As AI continues to grow in scale, and large language models (LLMs) are commoditized, developers are more often being tasked with packaging AI and ML models alongside their software updates or net-new software.
While AI/ML shows great promise for innovation, it simultaneously heightens concerns as many developers do not have the bandwidth to manage their development securely.
Lapses in security can unintentionally introduce malicious code into AI and ML models – opening the door for threat actors to lure developers to consume OSS model variants, infiltrate corporate networks and inflict further damage on an organization.
What’s more, developers are increasingly turning to generative AI to create code without knowing if the code they generate is compromised. This again can perpetuate security threats. Code must be vetted properly from the start to proactively mitigate the threat of damage to the software supply chain.
These threats will continue to plague security teams as threat actors seek out ways to exploit AI and ML models at every turn.
As security threats rise in number and scale, 2024 will require developers to embrace security in their job functions and deploy the necessary safeguards to ensure resiliency for the organization.
Evolving the Role of Developers
Considering security at the start of the software lifecycle is a relatively new practice for developers. Oftentimes, security at the binary level is perceived as a “nice to have”. Threat actors are counting on this oversight, as they look for avenues to weaponize ML models against the organization and look for ways to inject nefarious logic into the end binary.
Likewise, many developers do not have the necessary training to embed security into their code during the beginning stages of development.
The main impact of this is that code generated by AI, trained on open-source repositories is often not properly vetted for vulnerabilities and lacks holistic security controls to protect users and their organizations from exploitation. Though it might save time and other resources in their job function, developers are unwittingly exposing the organization to numerous risks.
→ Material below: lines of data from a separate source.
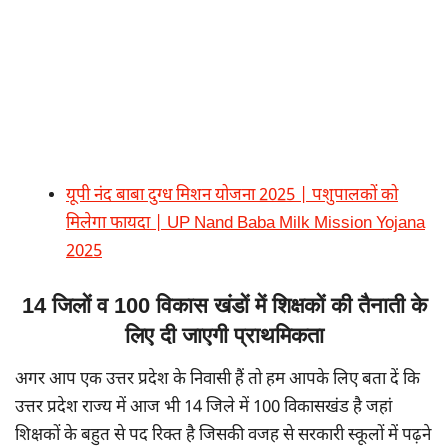
यूपी नंद बाबा दुग्ध मिशन योजना 2025 | पशुपालकों को
मिलेगा फायदा | UP Nand Baba Milk Mission Yojana
2025
14 जिलों व 100 विकास खंडों में शिक्षकों की तैनाती के
लिए दी जाएगी प्राथमिकता
अगर आप एक उत्तर प्रदेश के निवासी हैं तो हम आपके लिए बता दें कि
उत्तर प्रदेश राज्य में आज भी 14 जिले में 100 विकासखंड है जहां
शिक्षकों के बहुत से पद रिक्त है जिसकी वजह से सरकारी स्कूलों में पढ़ने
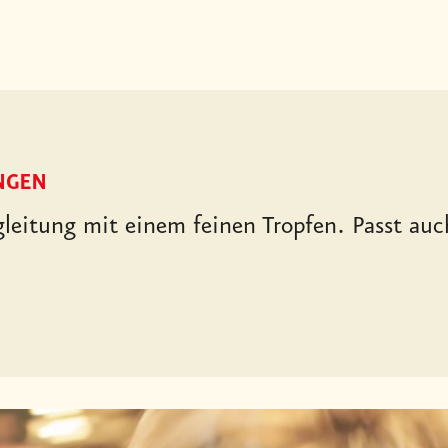
NGEN
gleitung mit einem feinen Tropfen. Passt au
Once that code is implemented in AI and ML models those exploitations are only made more impactful and can then go undetected.
With the rampant use of AI, the traditional developer role is no longer enough to address the evolving security landscape.
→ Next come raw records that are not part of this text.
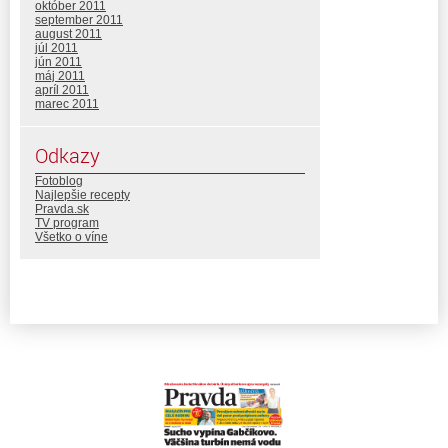
október 2011
september 2011
august 2011
júl 2011
jún 2011
máj 2011
apríl 2011
marec 2011
Odkazy
Fotoblog
Najlepšie recepty
Pravda.sk
TV program
Všetko o víne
As we move into 2024, developers must also become security professionals, solidifying the idea that DevOps and DevSecOps can no longer be considered separate job functions. By building in secure solutions from the start, developers can not only ensure peak efficiency for critical workflows, but instil confidence in the security of the organization.
“Shift left” to install safeguards from the start
The security of ML models must continue to evolve if security teams are to remain vigilant against threats in the new year. However, as AI gets implemented at scale, teams can’t afford to identify the necessary security measures later in the software lifecycle – by then, it might be too late.
Security leaders across the organization must embody the “shift left” mentality for software development. Adhering to this approach can ensure all components of the software development lifecycle are secure from the start and improves an organization’s security posture overall. When applied to AI and ML models, shift-left not only confirms if code developed in external AI/ML systems is secure, it also ensures the AI/ML models being developed are free of malicious code and are licence-compliant.
Threats around AI and ML models will continue to persist as we look to 2024 and beyond. Ensuring security is baked in from the start of the software lifecycle will be paramount if teams are to consistently thwart attacks from threat actors and protect the organization and its customers.